Data items
═══

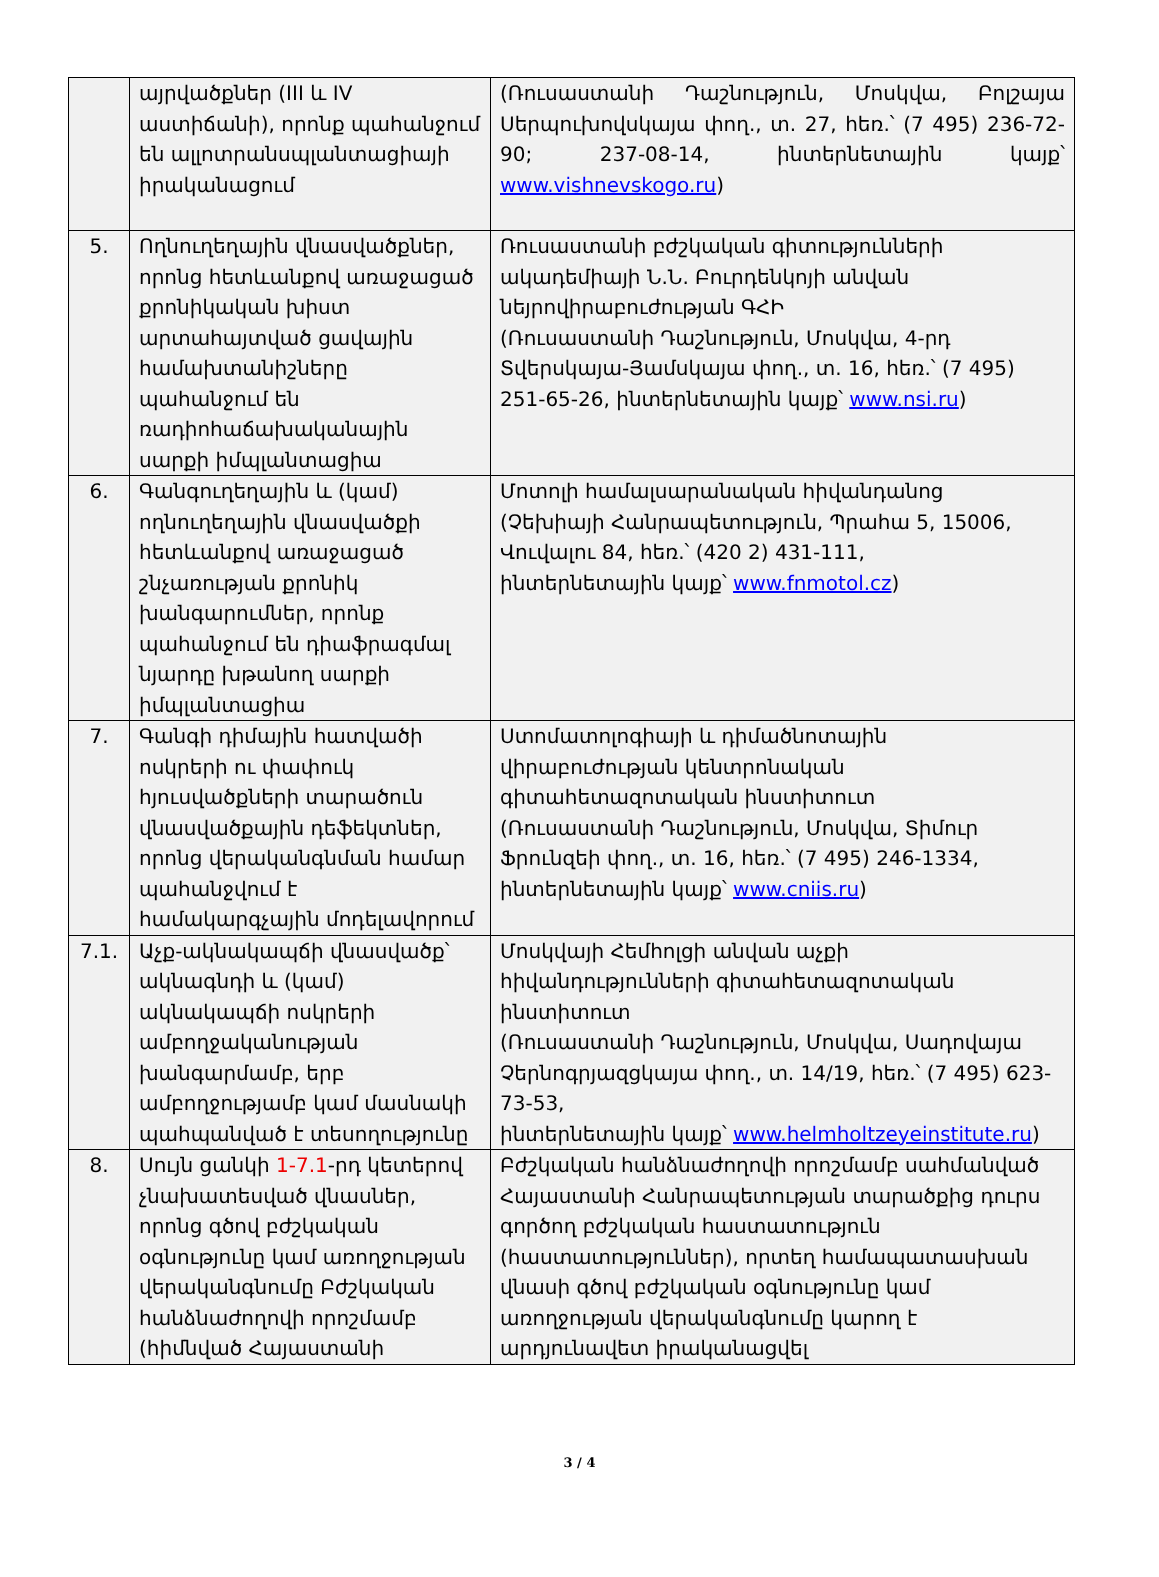| | այրվածքներ (III և IV աստիճանի), որոնք պահանջում են ալլոտրանսպլանտացիայի իրականացում | (Ռուսաստանի Դաշնություն, Մոսկվա, Բոլշայա Սերպուխովսկայա փող., տ. 27, հեռ.՝ (7 495) 236-72-90; 237-08-14, ինտերնետային կայք՝ www.vishnevskogo.ru ) |
| 5. | Ողնուղեղային վնասվածքներ, որոնց հետևանքով առաջացած քրոնիկական խիստ արտահայտված ցավային համախտանիշները պահանջում են ռադիոհաճախականային սարքի իմպլանտացիա | Ռուսաստանի բժշկական գիտությունների ակադեմիայի Ն.Ն. Բուրդենկոյի անվան նեյրովիրաբուժության ԳՀԻ (Ռուսաստանի Դաշնություն, Մոսկվա, 4-րդ Տվերսկայա-Յամսկայա փող., տ. 16, հեռ.՝ (7 495) 251-65-26, ինտերնետային կայք՝ www.nsi.ru ) |
| 6. | Գանգուղեղային և (կամ) ողնուղեղային վնասվածքի հետևանքով առաջացած շնչառության քրոնիկ խանգարումներ, որոնք պահանջում են դիաֆրագմալ նյարդը խթանող սարքի իմպլանտացիա | Մոտոլի համալսարանական հիվանդանոց (Չեխիայի Հանրապետություն, Պրահա 5, 15006, Վուվալու 84, հեռ.՝ (420 2) 431-111, ինտերնետային կայք՝ www.fnmotol.cz ) |
| 7. | Գանգի դիմային հատվածի ոսկրերի ու փափուկ հյուսվածքների տարածուն վնասվածքային դեֆեկտներ, որոնց վերականգնման համար պահանջվում է համակարգչային մոդելավորում | Ստոմատոլոգիայի և դիմածնոտային վիրաբուժության կենտրոնական գիտահետազոտական ինստիտուտ (Ռուսաստանի Դաշնություն, Մոսկվա, Տիմուր Ֆրունզեի փող., տ. 16, հեռ.՝ (7 495) 246-1334, ինտերնետային կայք՝ www.cniis.ru ) |
| 7.1. | Աչք-ակնակապճի վնասվածք՝ ակնագնդի և (կամ) ակնակապճի ոսկրերի ամբողջականության խանգարմամբ, երբ ամբողջությամբ կամ մասնակի պահպանված է տեսողությունը | Մոսկվայի Հեմհոլցի անվան աչքի հիվանդությունների գիտահետազոտական ինստիտուտ (Ռուսաստանի Դաշնություն, Մոսկվա, Սադովայա Չերնոգրյազցկայա փող., տ. 14/19, հեռ.՝ (7 495) 623-73-53, ինտերնետային կայք՝ www.helmholtzeyeinstitute.ru ) |
| 8. | Սույն ցանկի 1-7.1 -րդ կետերով չնախատեսված վնասներ, որոնց գծով բժշկական օգնությունը կամ առողջության վերականգնումը Բժշկական հանձնաժողովի որոշմամբ (հիմնված Հայաստանի | Բժշկական հանձնաժողովի որոշմամբ սահմանված Հայաստանի Հանրապետության տարածքից դուրս գործող բժշկական հաստատություն (հաստատություններ), որտեղ համապատասխան վնասի գծով բժշկական օգնությունը կամ առողջության վերականգնումը կարող է արդյունավետ իրականացվել |
3 / 4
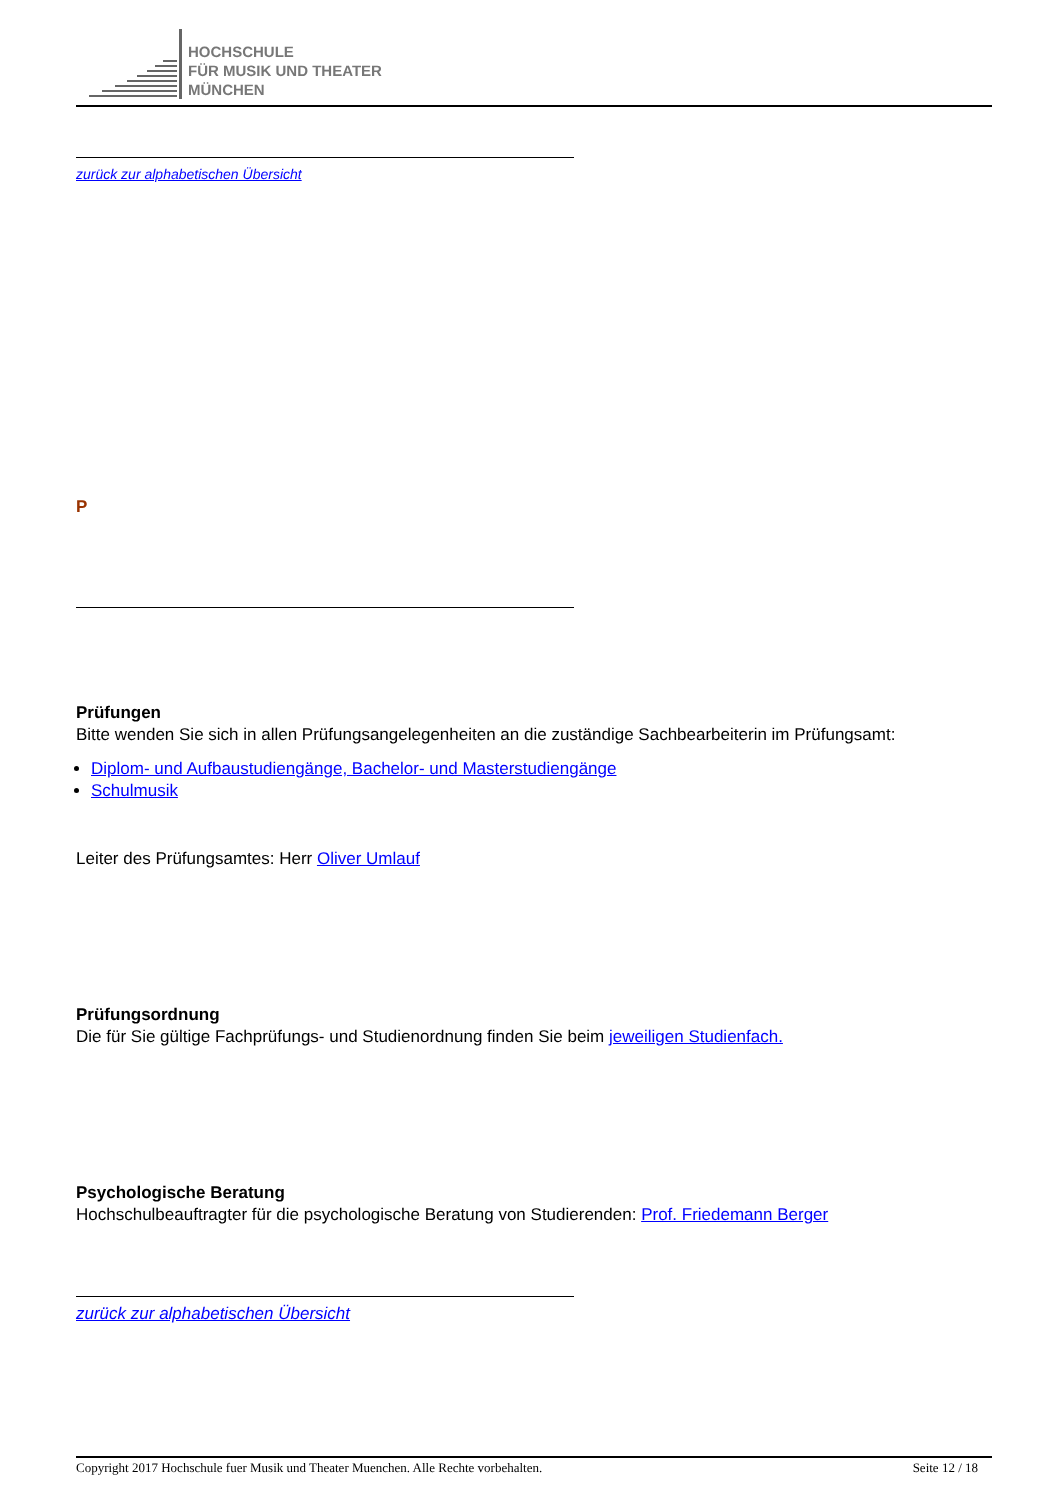HOCHSCHULE
FÜR MUSIK UND THEATER
MÜNCHEN
zurück zur alphabetischen Übersicht
P
Prüfungen
Bitte wenden Sie sich in allen Prüfungsangelegenheiten an die zuständige Sachbearbeiterin im Prüfungsamt:
Diplom- und Aufbaustudiengänge, Bachelor- und Masterstudiengänge
Schulmusik
Leiter des Prüfungsamtes: Herr Oliver Umlauf
Prüfungsordnung
Die für Sie gültige Fachprüfungs- und Studienordnung finden Sie beim jeweiligen Studienfach.
Psychologische Beratung
Hochschulbeauftragter für die psychologische Beratung von Studierenden: Prof. Friedemann Berger
zurück zur alphabetischen Übersicht
Copyright 2017 Hochschule fuer Musik und Theater Muenchen. Alle Rechte vorbehalten. Seite 12 / 18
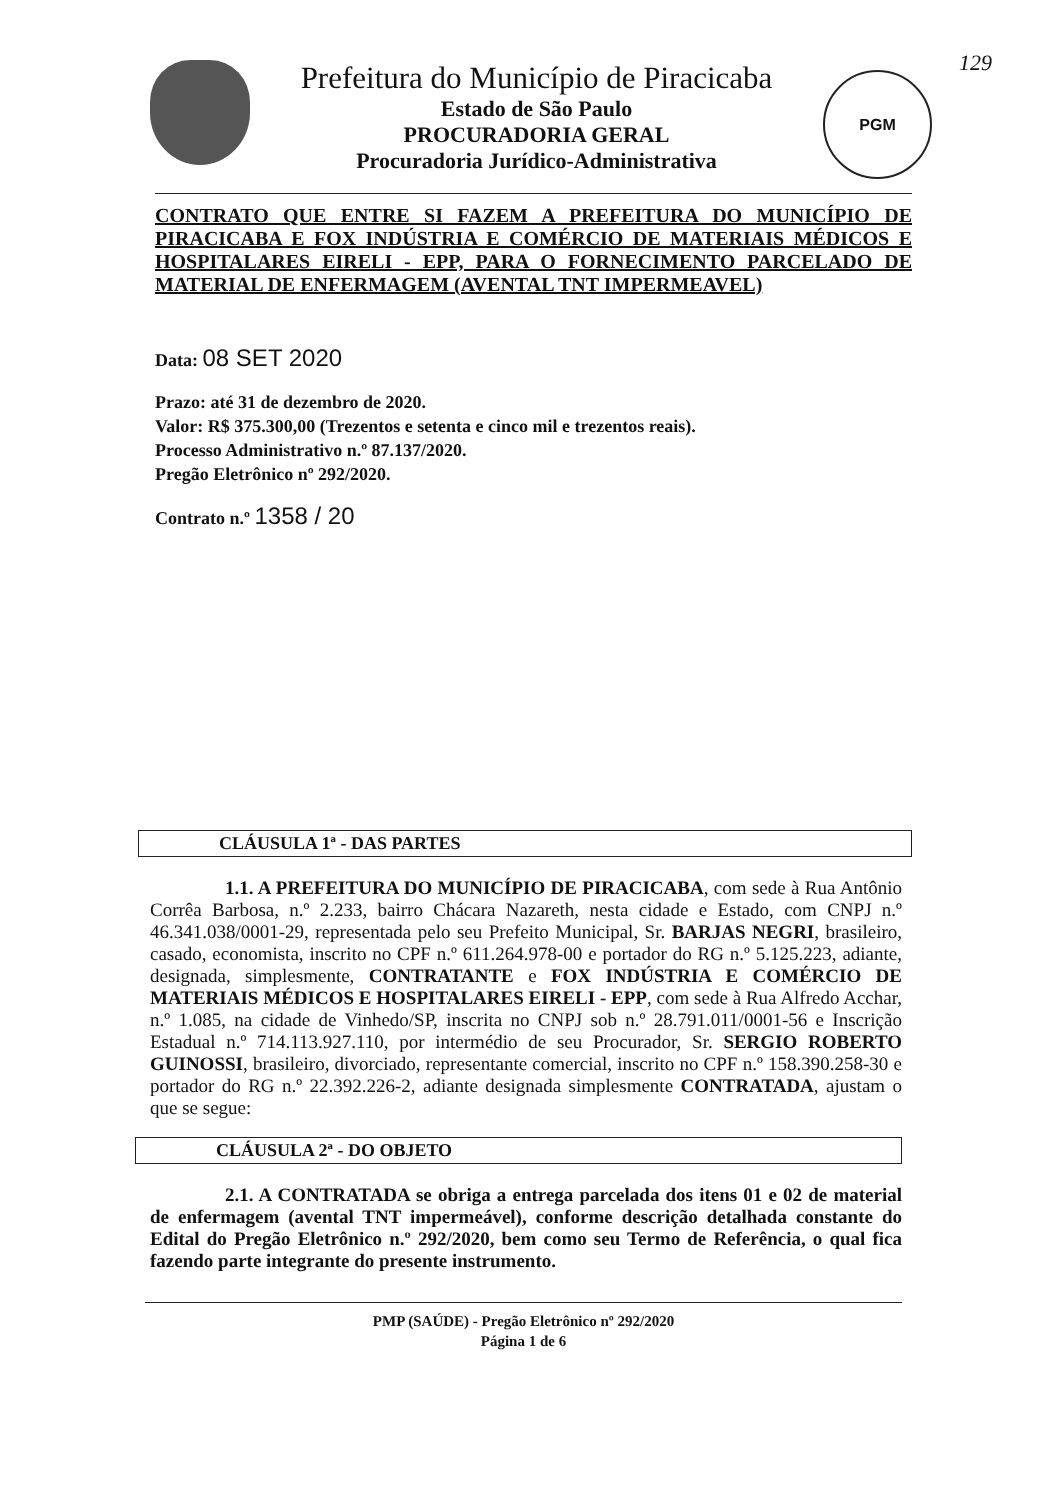129
Prefeitura do Município de Piracicaba
Estado de São Paulo
PROCURADORIA GERAL
Procuradoria Jurídico-Administrativa
PGM
CONTRATO QUE ENTRE SI FAZEM A PREFEITURA DO MUNICÍPIO DE PIRACICABA E FOX INDÚSTRIA E COMÉRCIO DE MATERIAIS MÉDICOS E HOSPITALARES EIRELI - EPP, PARA O FORNECIMENTO PARCELADO DE MATERIAL DE ENFERMAGEM (AVENTAL TNT IMPERMEAVEL)
Data: 08 SET 2020
Prazo: até 31 de dezembro de 2020.
Valor: R$ 375.300,00 (Trezentos e setenta e cinco mil e trezentos reais).
Processo Administrativo n.º 87.137/2020.
Pregão Eletrônico nº 292/2020.
Contrato n.º 1358 / 20
CLÁUSULA 1ª - DAS PARTES
1.1. A PREFEITURA DO MUNICÍPIO DE PIRACICABA, com sede à Rua Antônio Corrêa Barbosa, n.º 2.233, bairro Chácara Nazareth, nesta cidade e Estado, com CNPJ n.º 46.341.038/0001-29, representada pelo seu Prefeito Municipal, Sr. BARJAS NEGRI, brasileiro, casado, economista, inscrito no CPF n.º 611.264.978-00 e portador do RG n.º 5.125.223, adiante, designada, simplesmente, CONTRATANTE e FOX INDÚSTRIA E COMÉRCIO DE MATERIAIS MÉDICOS E HOSPITALARES EIRELI - EPP, com sede à Rua Alfredo Acchar, n.º 1.085, na cidade de Vinhedo/SP, inscrita no CNPJ sob n.º 28.791.011/0001-56 e Inscrição Estadual n.º 714.113.927.110, por intermédio de seu Procurador, Sr. SERGIO ROBERTO GUINOSSI, brasileiro, divorciado, representante comercial, inscrito no CPF n.º 158.390.258-30 e portador do RG n.º 22.392.226-2, adiante designada simplesmente CONTRATADA, ajustam o que se segue:
CLÁUSULA 2ª - DO OBJETO
2.1. A CONTRATADA se obriga a entrega parcelada dos itens 01 e 02 de material de enfermagem (avental TNT impermeável), conforme descrição detalhada constante do Edital do Pregão Eletrônico n.º 292/2020, bem como seu Termo de Referência, o qual fica fazendo parte integrante do presente instrumento.
PMP (SAÚDE) - Pregão Eletrônico nº 292/2020
Página 1 de 6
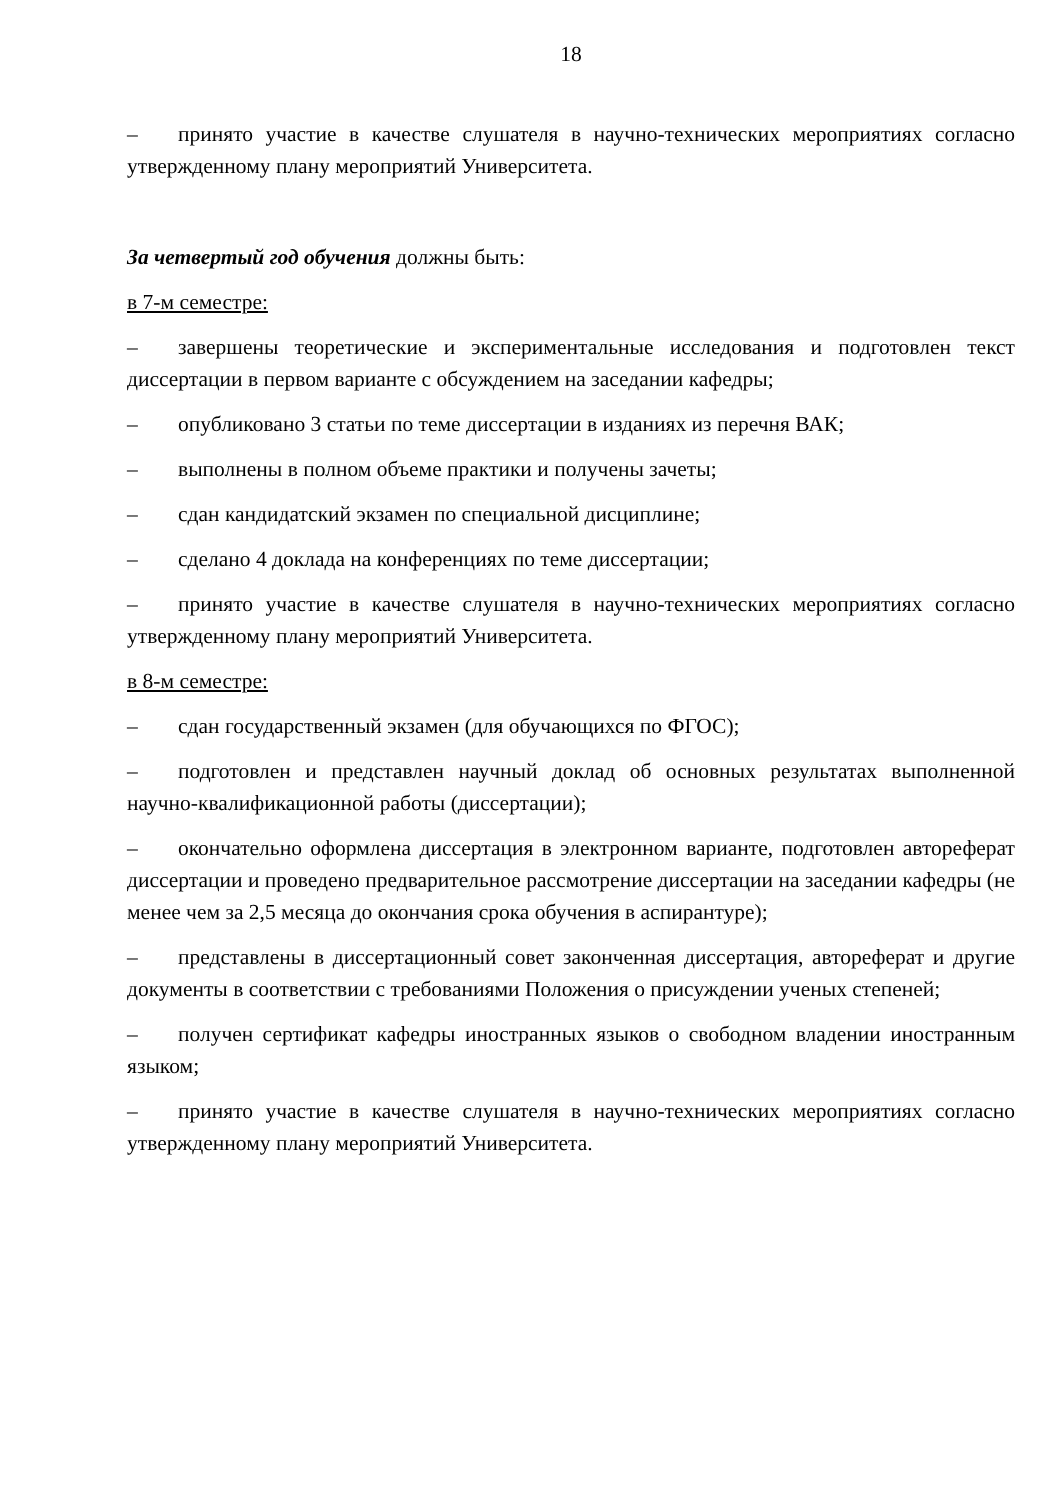18
– принято участие в качестве слушателя в научно-технических мероприятиях согласно утвержденному плану мероприятий Университета.
За четвертый год обучения должны быть:
в 7-м семестре:
– завершены теоретические и экспериментальные исследования и подготовлен текст диссертации в первом варианте с обсуждением на заседании кафедры;
– опубликовано 3 статьи по теме диссертации в изданиях из перечня ВАК;
– выполнены в полном объеме практики и получены зачеты;
– сдан кандидатский экзамен по специальной дисциплине;
– сделано 4 доклада на конференциях по теме диссертации;
– принято участие в качестве слушателя в научно-технических мероприятиях согласно утвержденному плану мероприятий Университета.
в 8-м семестре:
– сдан государственный экзамен (для обучающихся по ФГОС);
– подготовлен и представлен научный доклад об основных результатах выполненной научно-квалификационной работы (диссертации);
– окончательно оформлена диссертация в электронном варианте, подготовлен автореферат диссертации и проведено предварительное рассмотрение диссертации на заседании кафедры (не менее чем за 2,5 месяца до окончания срока обучения в аспирантуре);
– представлены в диссертационный совет законченная диссертация, автореферат и другие документы в соответствии с требованиями Положения о присуждении ученых степеней;
– получен сертификат кафедры иностранных языков о свободном владении иностранным языком;
– принято участие в качестве слушателя в научно-технических мероприятиях согласно утвержденному плану мероприятий Университета.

═══

Exercise description
Copy word for word the span of the records above that begins at the line with "Hochschulbeauftragter für die" and ends at the line with "CLÁUSULA 1ª - DAS PARTES", including those two lines but not the pictures.

Task solution
Hochschulbeauftragter für die psychologische Beratung von Studierenden: Prof. Friedemann Berger
zurück zur alphabetischen Übersicht
Copyright 2017 Hochschule fuer Musik und Theater Muenchen. Alle Rechte vorbehalten. Seite 12 / 18
129
Prefeitura do Município de Piracicaba
Estado de São Paulo
PROCURADORIA GERAL
Procuradoria Jurídico-Administrativa
PGM
CONTRATO QUE ENTRE SI FAZEM A PREFEITURA DO MUNICÍPIO DE PIRACICABA E FOX INDÚSTRIA E COMÉRCIO DE MATERIAIS MÉDICOS E HOSPITALARES EIRELI - EPP, PARA O FORNECIMENTO PARCELADO DE MATERIAL DE ENFERMAGEM (AVENTAL TNT IMPERMEAVEL)
Data: 08 SET 2020
Prazo: até 31 de dezembro de 2020.
Valor: R$ 375.300,00 (Trezentos e setenta e cinco mil e trezentos reais).
Processo Administrativo n.º 87.137/2020.
Pregão Eletrônico nº 292/2020.
Contrato n.º 1358 / 20
CLÁUSULA 1ª - DAS PARTES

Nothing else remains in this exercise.